Saved data entries:
^^^^^^^^
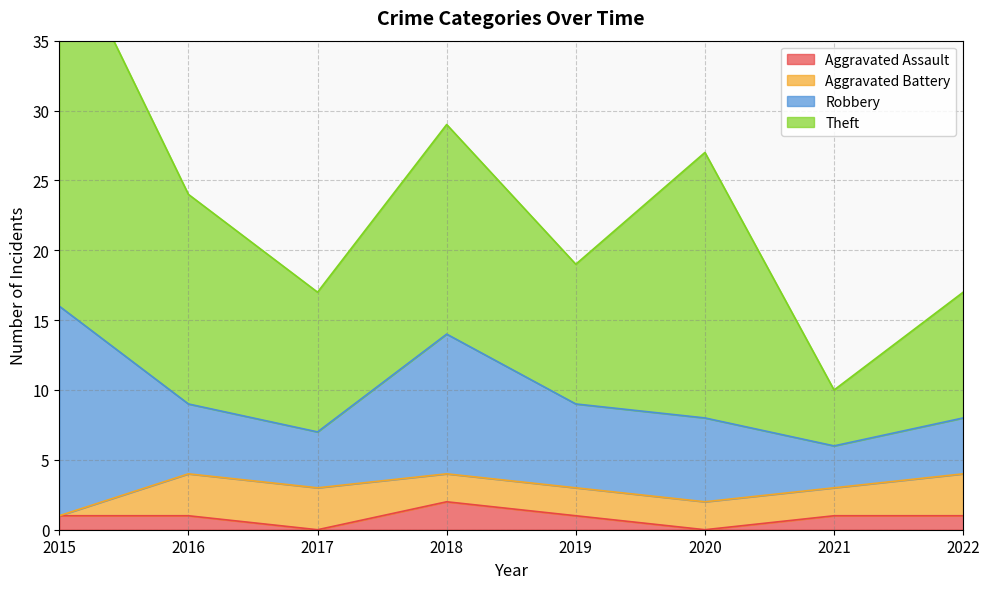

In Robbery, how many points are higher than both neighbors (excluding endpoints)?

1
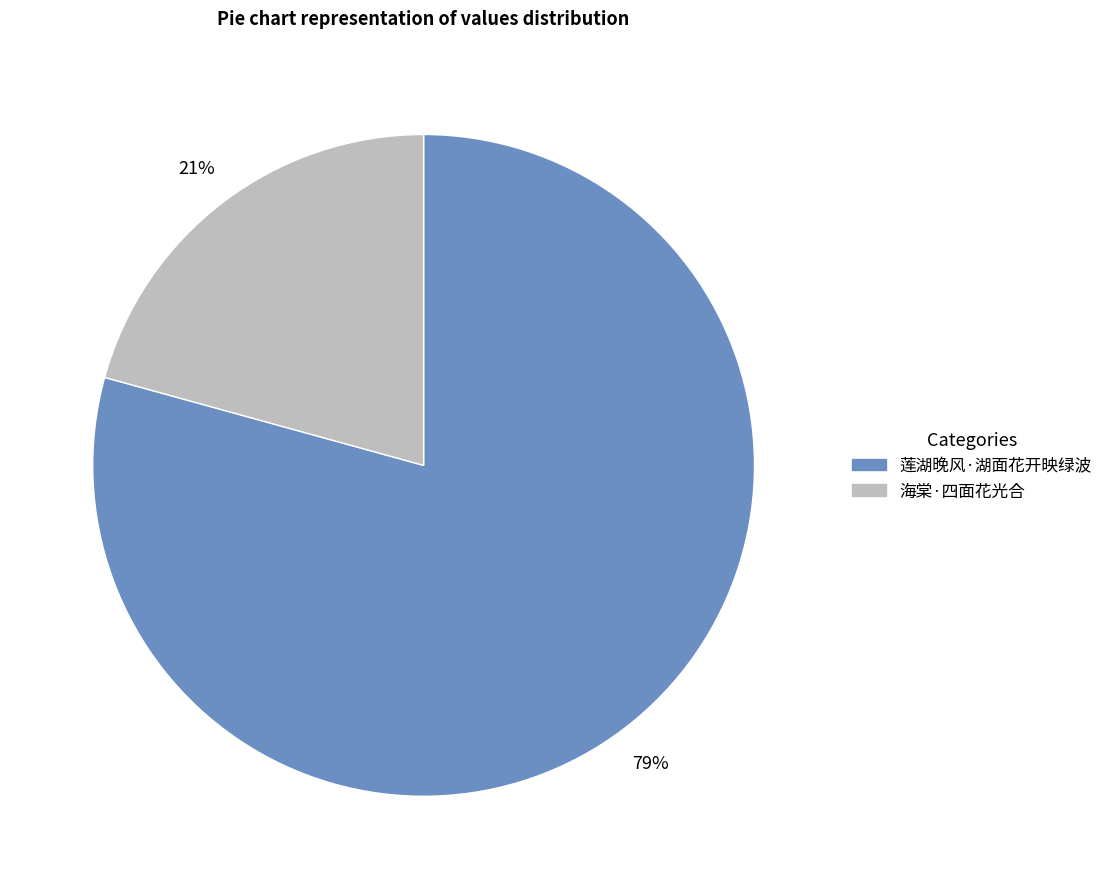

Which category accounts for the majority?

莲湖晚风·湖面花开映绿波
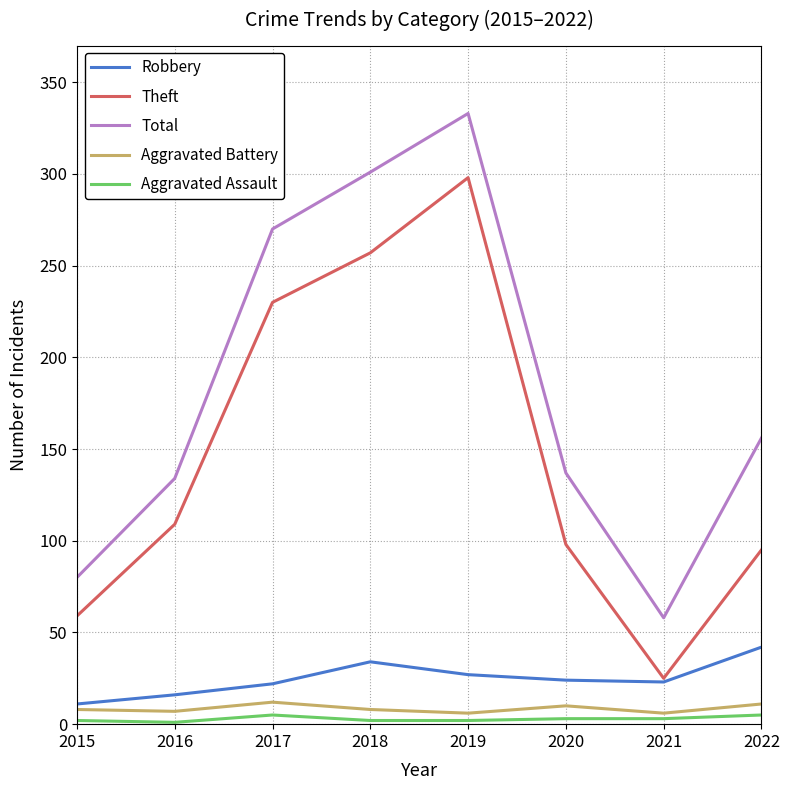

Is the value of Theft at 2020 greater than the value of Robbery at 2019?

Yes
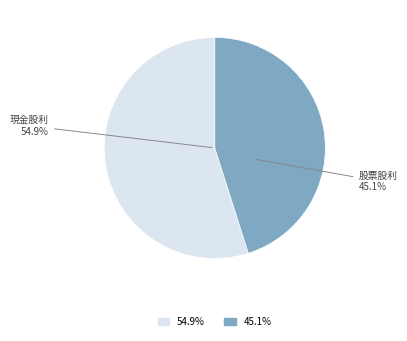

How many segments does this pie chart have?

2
^^^^^^^^
Exercise objective: Give every line of the data above as a JSON list of strings, one string per line, omitting blank lines. Leave out the pictures.

Output of the exercise:
[
  "In Robbery, how many points are higher than both neighbors (excluding endpoints)?",
  "1",
  "Which category accounts for the majority?",
  "莲湖晚风·湖面花开映绿波",
  "Is the value of Theft at 2020 greater than the value of Robbery at 2019?",
  "Yes",
  "How many segments does this pie chart have?",
  "2"
]